Hôpitaux : 4.200 lits d’hospitalisation supprimés en 2018

Les établissements de santé français ont réduit leur capacité d’accueil en hospitalisation complète de 1% l’année dernière. Les places "de jour" et les hospitalisation à domicile ont quant à elles progressé.

Hôpitaux : 4.200 lits d’hospitalisation supprimés en 2018
Hôpitaux : 4.200 lits d’hospitalisation supprimés en 2018

Près de 4.200. C’est le nombre de lits d’hospitalisation complète qui ont été fermés en 2018 dans les établissements de santé français, selon une étude du ministère de la Santé publiée le 17 octobre 2019. En parallèle, plus de 1.800 places d’hospitalisation partielle ont été créées.

1% de capacité d’accueil en moins

Après avoir franchi à la baisse le seuil des 400.000 lits en 2017, les hôpitaux et cliniques ont donc encore réduit leur capacité d'accueil de 1% l'an dernier.

Précisément, les 3.036 hôpitaux et cliniques disposaient très exactement de 395.693 lits d'hospitalisation complète, soit 4.172 de moins en un an, précise la direction statistique des ministères sociaux (Drees).

"Virage ambulatoire"

Une diminution qui prolonge le "repli observé depuis plusieurs années, reflet de la volonté de supprimer des lits excédentaires et de réorganiser l'offre" de soins vers "des alternatives à l'hospitalisation à temps complet" selon la Drees.

Dans ce contexte, le "virage ambulatoire" s'est poursuivi : 1.839 places "de jour" ont été ouvertes, soit une hausse de 2,4% portant leur nombre total à 77.291. L'hospitalisation à domicile a également augmenté ses capacités de 3,4%, soit 18.100 patients "pouvant être pris en charge simultanément sur le territoire".

Des lits fermés faute de personnel

En parallèle, comme l’annonçait Martin Hirsch, le directeur général de l'Assistance publique - Hôpitaux de Paris (AP-HP) la semaine dernière : 900 lits sur 20.000 sont actuellement fermés dans les hôpitaux parisiens en raison notamment de 400 postes d’infirmiers restés vacants.

Un comble, à l'heure où les soignants du collectif Inter-Urgences, à l'origine d'une grève de sept mois, les syndicats, mais aussi les médecins ou chefs de services réunis au sein du collectif Inter-Hôpitaux (CIH) réclament des lits et des embauches supplémentaires.
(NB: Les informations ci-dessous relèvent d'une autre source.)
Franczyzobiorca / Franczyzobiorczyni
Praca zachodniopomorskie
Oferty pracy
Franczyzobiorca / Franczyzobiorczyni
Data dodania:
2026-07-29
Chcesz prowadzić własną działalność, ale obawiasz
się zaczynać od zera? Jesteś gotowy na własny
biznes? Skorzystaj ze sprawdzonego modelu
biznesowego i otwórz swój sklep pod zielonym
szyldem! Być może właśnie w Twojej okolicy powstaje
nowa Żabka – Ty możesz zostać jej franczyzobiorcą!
Et un argument de plus pour justifier la revendication d'une hausse salariale de 300 euros net mensuels pour tous les personnels, confrontés au quasi gel du point d'indice depuis 10 ans.

Plusieurs centaines de médecins et personnels soignants du "collectif inter-hôpitaux" appellent à "une grande manifestation" le 14 novembre à Paris "pour obtenir un plan d'urgence pour l'hôpital public".